The slender suckerfish or lousefish (Phtheirichthys lineatus) is a rare species of remora found around the world in tropical and subtropical seas, in areas like the Atlantic, Pacific, and Indian Ocean, from depths from 1 to 100 meters deep.

The body of the slender suckerfish is elongated, with long dorsal and anal fins. The dorsal fin rays number 29-33, the anal fin rays 29-34, and the pectoral fin rays 18-21. The adhesive disk atop the head is small, length 18-28% of the standard length, with 9-11 lamellae. The caudal fin is paddle-shaped. The head and body are pale, dark brown, or blackish. Larger specimens have a distinctive dark brown stripe running along the side of the body, bordered by narrower white stripes above and below. The fins are blackish, with the outer portions of the longer dorsal and anal fin rays and the margins of the outer caudal fin rays light. It usually reaches 34 cm in total length (TL), but has been reported up to 76 cm TL. The sucker disk is fully developed in 50-mm individuals.

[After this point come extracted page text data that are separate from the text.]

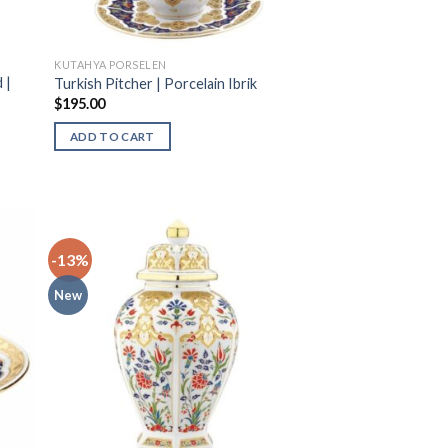
KUTAHYA PORSELEN
 |
Turkish Pitcher | Porcelain Ibrik
$
195.00
ADD TO CART
-13%
New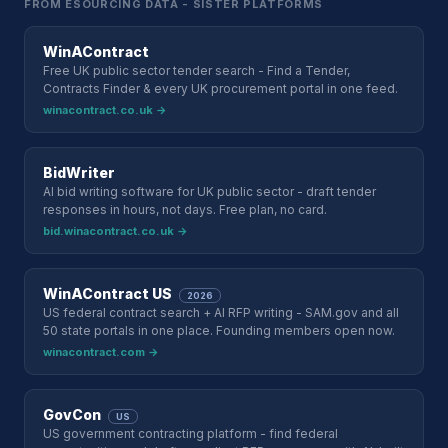
FROM ESOURCING DATA - SISTER PLATFORMS
WinAContract
Free UK public sector tender search - Find a Tender,
Contracts Finder & every UK procurement portal in one feed.
winacontract.co.uk →
BidWriter
AI bid writing software for UK public sector - draft tender
responses in hours, not days. Free plan, no card.
bid.winacontract.co.uk →
WinAContract US
2026
US federal contract search + AI RFP writing - SAM.gov and all
50 state portals in one place. Founding members open now.
winacontract.com →
GovCon
US
US government contracting platform - find federal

With the smallest adhesive disk amongst the remoras, the slender suckerfish is not strongly host-dependent and can be encountered free-swimming or attached to inanimate objects. The slender suckerfish feeds mostly on scraps of fish and plankton, as opposed to more host-dependent remoras that feed on host parasites. Nothing is known of its reproduction.